34 067 Wijziging van het Wetboek van Strafvordering in verband met de eigen bijdrage van veroordeelden aan de kosten van de strafvordering en de slachtofferzorg

G VERSLAG VAN EEN SCHRIFTELIJK OVERLEG

Vastgesteld 29 november 2016

De Eerste Kamer heeft op 7 juni 2016 in Eerste Kamer met de Minister van Veiligheid en Justitie

gedebatteerd1 over het wetsvoorstel Eigen bijdrage van veroordeelden aan de kosten van de strafvordering en slachtofferzorg2. Dit debat is op zijn verzoek aangehouden na de eerste termijn van de Kamer. De voortzetting van de behandeling vond plaats op 4 oktober 2016.3 De behandeling is geschorst, in eerste instantie tot 15 november 2016, in afwachting van een door hem toegezegde brief. Deze brief betreft de uitwerking sinds 7 juni 2016 van bepaalde regelingen in de AMvB behorende bij het wetsvoorstel.

De leden van de vaste commissie voor Veiligheid en Justitie4 hebben de Minister op 23 november verzocht spoedig een prognose te geven wanneer de Kamer deze brief kan verwachten.

De Minister heeft op 29 november 2016 gereageerd.

De commissie brengt bijgaand verslag uit van het gevoerde schriftelijk overleg.

De griffier van de vaste commissie voor Veiligheid en Justitie, Van Dooren

BRIEF VAN DE VOORZITTER VAN DE VASTE COMMISSIE VOOR VEILIGHEID EN JUSTITIE

Aan de Minister van Veiligheid en Justitie

Den Haag, 23 november 2016

Op 7 juni 2016 is in de Eerste Kamer met u gedebatteerd5 over het wetsvoorstel Eigen bijdrage van veroordeelden aan de kosten van de strafvordering en slachtofferzorg6. Dit debat is op uw verzoek aangehouden na de eerste termijn van de Kamer, gelet op de grote hoeveelheid vragen die zorgvuldige beantwoording behoefden. De voortzetting van de behandeling vond plaats op

4 oktober 2016.7 De behandeling is geschorst, in eerste instantie tot 15 november 2016, in afwachting van een door u toegezegde brief. Deze brief betreft de uitwerking sinds 7 juni 2016 van bepaalde regelingen in de AMvB behorende bij het wetsvoorstel.

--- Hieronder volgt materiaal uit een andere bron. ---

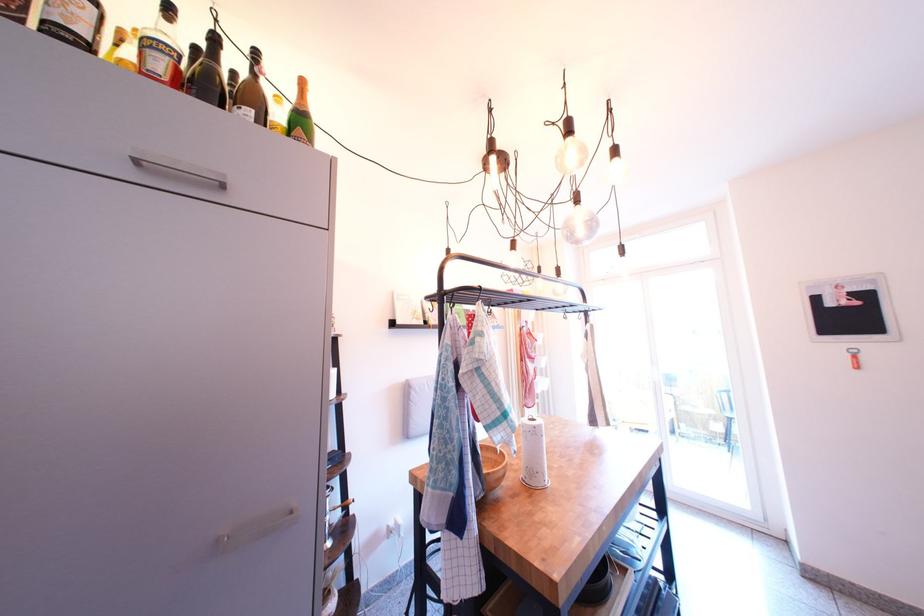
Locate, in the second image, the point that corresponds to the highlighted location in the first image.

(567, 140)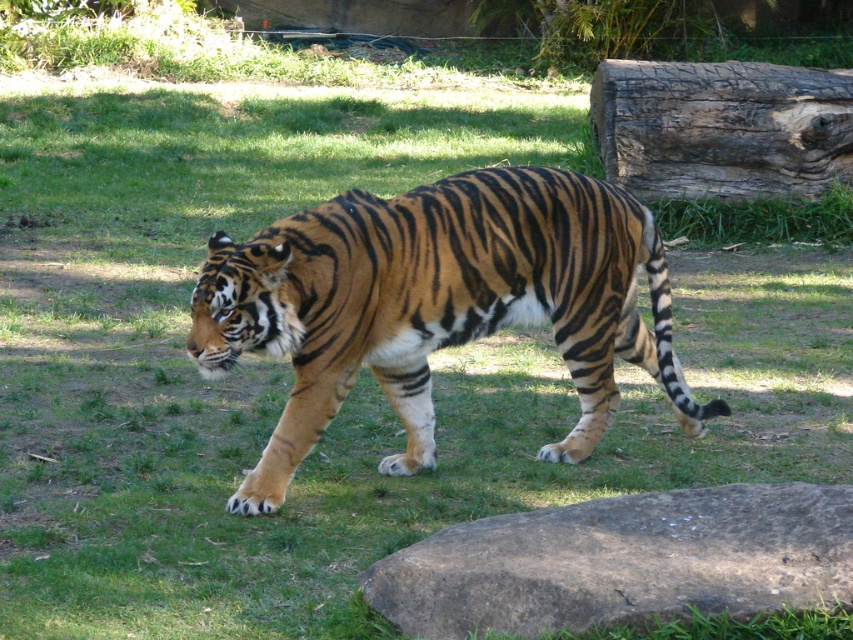
Is point (476, 330) less distant than point (769, 163)?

Vooralsnog heeft de Eerste Kamer de door u toegezegde brief niet mogen ontvangen. Derhalve verzoeken de leden van de vaste commissie voor Veiligheid en Justitie u spoedig een prognose te geven wanneer de Kamer deze brief wel kan verwachten.

De leden van de vaste commissie voor Veiligheid en Justitie zien uw reactie met belangstelling tegemoet.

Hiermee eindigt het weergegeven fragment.